[Document passage]

CHINA / SOCIETY
No evidence proves ‘wildlife trade caused pandemic’: British zoologist
Published: Oct 11, 2021 06:08 PM


Alice Hughes (left), executive secretary general of China Biodiversity Conservation,talks with Global Times on Monday. Photo: Xu Liuliu/GT

Alice Hughes (left), executive secretary general of China Biodiversity Conservation,talks with Global Times on Monday. Photo: Xu Liuliu/GT



A British zoologist who has long been engaging in bats researches refuted scapegoating China for the spread of the COVID-19 pandemic, saying there is no evidence to show that wildlife trade did play a role in causing the pandemic and that bats are found in multiple regions including Europe, Africa, Southeast Asia and Australia. 

The zoologist called on countries to jointly protect the habitat of different species and to work as a global community to make sure we don't see spillover events in the future.

Alice Hughes, executive secretary general of China Biodiversity Conservation and Green Development Foundation and British zoologist at the Xishuangbanna Tropical Botanical Garden in Yunnan Province, made the remarks in an interview with the Global Times on Monday.

[/Document passage]
[Records shown]

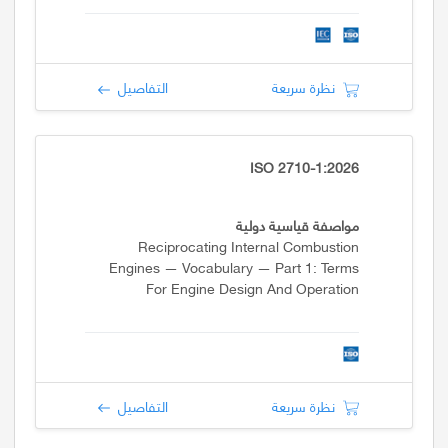
نظرة سريعة
التفاصيل
ISO 2710-1:2026
مواصفة قياسية دولية
Reciprocating Internal Combustion
Engines — Vocabulary — Part 1: Terms
For Engine Design And Operation
نظرة سريعة
التفاصيل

[/Records shown]

## What to work on
**a)** According to the article, in which regions are bats found?
**b)** Swap "zoologist" for "biologist" and give the article again from "CHINA / SOCIETY" up to and including "in the future.".
The listing above is material separate from the article.

## Task-by-task results
**a)** Europe, Africa, Southeast Asia and Australia.

**b)**
CHINA / SOCIETY
No evidence proves ‘wildlife trade caused pandemic’: British biologist
Published: Oct 11, 2021 06:08 PM


Alice Hughes (left), executive secretary general of China Biodiversity Conservation,talks with Global Times on Monday. Photo: Xu Liuliu/GT

Alice Hughes (left), executive secretary general of China Biodiversity Conservation,talks with Global Times on Monday. Photo: Xu Liuliu/GT



A British biologist who has long been engaging in bats researches refuted scapegoating China for the spread of the COVID-19 pandemic, saying there is no evidence to show that wildlife trade did play a role in causing the pandemic and that bats are found in multiple regions including Europe, Africa, Southeast Asia and Australia. 

The biologist called on countries to jointly protect the habitat of different species and to work as a global community to make sure we don't see spillover events in the future.